The 1988 audit also showed IHC Hospitals Inc.'s revenues exceeded its costs by at least $30 million each year from 1986 through 1988. That is lower than the 1984 audit, which revealed revenues exceeded expenses by $44 million that year.

Nelson said that at the end of 1989, IHC Inc. had cash reserves of $207 million that will be spent for a variety of purposes.

"Reserves are generated only to meet the current and future needs of our facilities and service," he said. "Our reserves are adequate for our needs. In an emergency our reserves would keep us operating for only 100 days."

IHC officials will no doubt be expected to discuss the corporation's financial statements when the health-care conglomerate comes before the county seeking to maintain the tax-exempt status of its facilities.

"We have never taken the position that to qualify for property tax exemption that a hospital had to be self-liquidating," Hendrickson said. "But we also assume that you don't just accumulate large sums of money. We assume that when you receive contributions or you obtain revenues that they go to further your charitable mission. And they don't go to form mutual insurance companies, and they don't go into advertising that is more oriented to increasing IHC's market share than it is to inform those who need medical care of its availability."
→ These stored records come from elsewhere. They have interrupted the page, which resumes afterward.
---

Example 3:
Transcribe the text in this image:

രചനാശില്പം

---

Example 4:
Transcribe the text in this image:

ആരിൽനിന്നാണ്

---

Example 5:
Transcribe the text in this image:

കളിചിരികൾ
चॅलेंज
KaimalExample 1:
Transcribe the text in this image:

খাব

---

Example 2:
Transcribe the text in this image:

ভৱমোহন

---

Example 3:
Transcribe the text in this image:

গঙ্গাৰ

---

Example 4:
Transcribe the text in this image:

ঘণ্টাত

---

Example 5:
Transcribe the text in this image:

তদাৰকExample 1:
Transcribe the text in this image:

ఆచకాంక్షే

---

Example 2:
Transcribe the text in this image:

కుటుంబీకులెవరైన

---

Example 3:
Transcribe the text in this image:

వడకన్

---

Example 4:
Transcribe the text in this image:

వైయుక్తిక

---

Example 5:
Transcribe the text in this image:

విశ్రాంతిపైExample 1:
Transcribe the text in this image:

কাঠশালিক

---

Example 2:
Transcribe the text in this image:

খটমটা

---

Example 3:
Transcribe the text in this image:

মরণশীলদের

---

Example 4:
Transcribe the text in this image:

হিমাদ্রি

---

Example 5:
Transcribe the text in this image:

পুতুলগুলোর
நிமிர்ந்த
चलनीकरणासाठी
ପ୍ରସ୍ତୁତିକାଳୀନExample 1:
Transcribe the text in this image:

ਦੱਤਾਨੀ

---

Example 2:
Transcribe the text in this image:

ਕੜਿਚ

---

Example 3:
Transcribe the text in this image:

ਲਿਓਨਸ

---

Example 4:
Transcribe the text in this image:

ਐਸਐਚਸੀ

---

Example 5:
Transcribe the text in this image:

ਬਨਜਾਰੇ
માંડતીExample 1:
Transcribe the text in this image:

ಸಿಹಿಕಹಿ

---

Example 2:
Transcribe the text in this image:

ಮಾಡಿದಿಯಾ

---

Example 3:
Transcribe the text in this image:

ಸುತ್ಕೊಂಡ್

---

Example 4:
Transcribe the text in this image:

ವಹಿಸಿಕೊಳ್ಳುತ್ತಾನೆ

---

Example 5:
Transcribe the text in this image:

The long-standing tradition of automatically granting non-profit hospitals a tax exemption by classifying them as charitable organizations ended in 1985 with a ruling by the Utah Supreme Court, which outlined general principles governing charitability.

But the way county governments interpreted the criteria set by the court led to some 30 appeals on 1986 and 1987 tax assessments now pending before the Utah State Tax Commission.
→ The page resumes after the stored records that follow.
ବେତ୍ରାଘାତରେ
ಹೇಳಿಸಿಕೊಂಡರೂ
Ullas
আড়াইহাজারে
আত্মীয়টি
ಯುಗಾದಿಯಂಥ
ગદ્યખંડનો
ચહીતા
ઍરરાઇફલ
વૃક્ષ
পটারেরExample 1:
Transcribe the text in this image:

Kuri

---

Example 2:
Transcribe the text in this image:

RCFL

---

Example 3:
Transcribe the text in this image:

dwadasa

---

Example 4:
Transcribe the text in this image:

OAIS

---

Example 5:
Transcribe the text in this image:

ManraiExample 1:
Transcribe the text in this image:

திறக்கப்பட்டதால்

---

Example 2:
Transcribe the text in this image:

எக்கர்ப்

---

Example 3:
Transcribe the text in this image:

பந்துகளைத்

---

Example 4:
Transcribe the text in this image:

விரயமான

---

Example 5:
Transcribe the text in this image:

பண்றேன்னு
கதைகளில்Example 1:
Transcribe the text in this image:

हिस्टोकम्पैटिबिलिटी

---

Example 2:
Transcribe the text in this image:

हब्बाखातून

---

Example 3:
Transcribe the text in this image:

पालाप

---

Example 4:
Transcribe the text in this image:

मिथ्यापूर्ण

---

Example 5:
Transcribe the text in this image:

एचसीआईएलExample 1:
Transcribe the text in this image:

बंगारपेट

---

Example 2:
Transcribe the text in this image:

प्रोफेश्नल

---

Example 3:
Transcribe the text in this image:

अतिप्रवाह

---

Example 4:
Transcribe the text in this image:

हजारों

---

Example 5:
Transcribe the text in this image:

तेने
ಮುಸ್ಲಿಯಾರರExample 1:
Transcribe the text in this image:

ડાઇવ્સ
The Tax Commission recently established specific guidelines that counties can use to determine whether hospitals are charitable organizations that deserve tax-exempt status.

When the guidelines are finalized, the Tax Commission will send all appeals to the counties to be reviewed in accordance to those guidelines.
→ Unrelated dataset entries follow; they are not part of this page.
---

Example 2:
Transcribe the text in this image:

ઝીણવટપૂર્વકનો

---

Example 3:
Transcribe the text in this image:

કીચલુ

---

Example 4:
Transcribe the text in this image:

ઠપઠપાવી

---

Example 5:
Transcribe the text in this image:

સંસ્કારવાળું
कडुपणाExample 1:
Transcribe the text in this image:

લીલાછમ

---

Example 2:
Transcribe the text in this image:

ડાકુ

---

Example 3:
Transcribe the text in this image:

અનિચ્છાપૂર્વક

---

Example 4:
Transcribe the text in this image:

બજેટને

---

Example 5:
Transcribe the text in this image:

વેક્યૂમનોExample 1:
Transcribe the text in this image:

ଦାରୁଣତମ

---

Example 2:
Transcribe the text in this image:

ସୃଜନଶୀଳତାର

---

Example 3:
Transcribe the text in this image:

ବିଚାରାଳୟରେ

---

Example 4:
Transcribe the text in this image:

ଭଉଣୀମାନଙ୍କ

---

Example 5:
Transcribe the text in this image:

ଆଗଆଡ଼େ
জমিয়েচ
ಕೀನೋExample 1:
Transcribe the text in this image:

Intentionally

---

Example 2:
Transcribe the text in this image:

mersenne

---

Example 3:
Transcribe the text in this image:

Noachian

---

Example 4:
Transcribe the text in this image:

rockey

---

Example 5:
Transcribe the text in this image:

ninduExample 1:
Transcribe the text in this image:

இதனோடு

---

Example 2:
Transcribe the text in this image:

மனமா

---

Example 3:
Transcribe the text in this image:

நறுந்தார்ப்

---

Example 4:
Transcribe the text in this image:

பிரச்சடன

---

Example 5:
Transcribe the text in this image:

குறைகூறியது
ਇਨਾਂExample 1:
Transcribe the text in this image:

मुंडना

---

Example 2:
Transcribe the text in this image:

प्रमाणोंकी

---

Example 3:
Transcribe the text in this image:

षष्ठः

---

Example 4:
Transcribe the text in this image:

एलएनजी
Salt Lake County has repeatedly questioned how IHC distinguishes itself from for-profit hospitals. That is not likely to change this year.

"We are obviously going to ask them all sorts of questions, plus I think inevitably we are going to have to ask them about Primary Children's Medical Center," Hendrickson said.

For several months, the Utah attorney general's office has been investigating whether agreements between the University of Utah Medical Center and IHC's Primary Children's Medical Center may be violating antitrust laws.

The investigation focuses on several activities, including the pediatric care units of both hospitals, plus the U.'s department of pediatrics and its newborn intensive care unit.

Of particular concern to the attorney general's office and health-care officials is the reduction in pediatric patients treated at the U. since Primary Children's moved to the U. campus this year. The decreased census prompted the U. Hospital Sept. 1 to increase its patient rates by 5 percent to offset losses.

"If IHC is saying that its goal is to reduce the burden on government, and yet they are raising prices over at the University Hospital because of the arrangement with Primary, how has IHC reduced the burden on government?" Hendrickson asked.


(Additional information)

Explanation of reserves

Intermountain Health Care Inc. explains its $207 million in 1989 financial reserves this way:

- Working capital used for day-to-day payment of IHC's bills until payment for services come in: $27 million.

- Building and equipment fund: $37 million. (IHC's annual average capital expenditures are approximately $60 million.)

- Insurance funds: $35 million in reserve for claims against IHC hospitals and $20 million to back up IHC's health plans for a total of $55 million.

- Contingency fund for long-term building and equipment contingencies and "to keep us operating during any natural, political or economic crisis": $49 million.

- Foundation fund to fund charitable health care: $17 million

- Funds for other activities, such as reserves to hedge against interest-rate increases and support working capital needs of non-hospital activities: $22 million.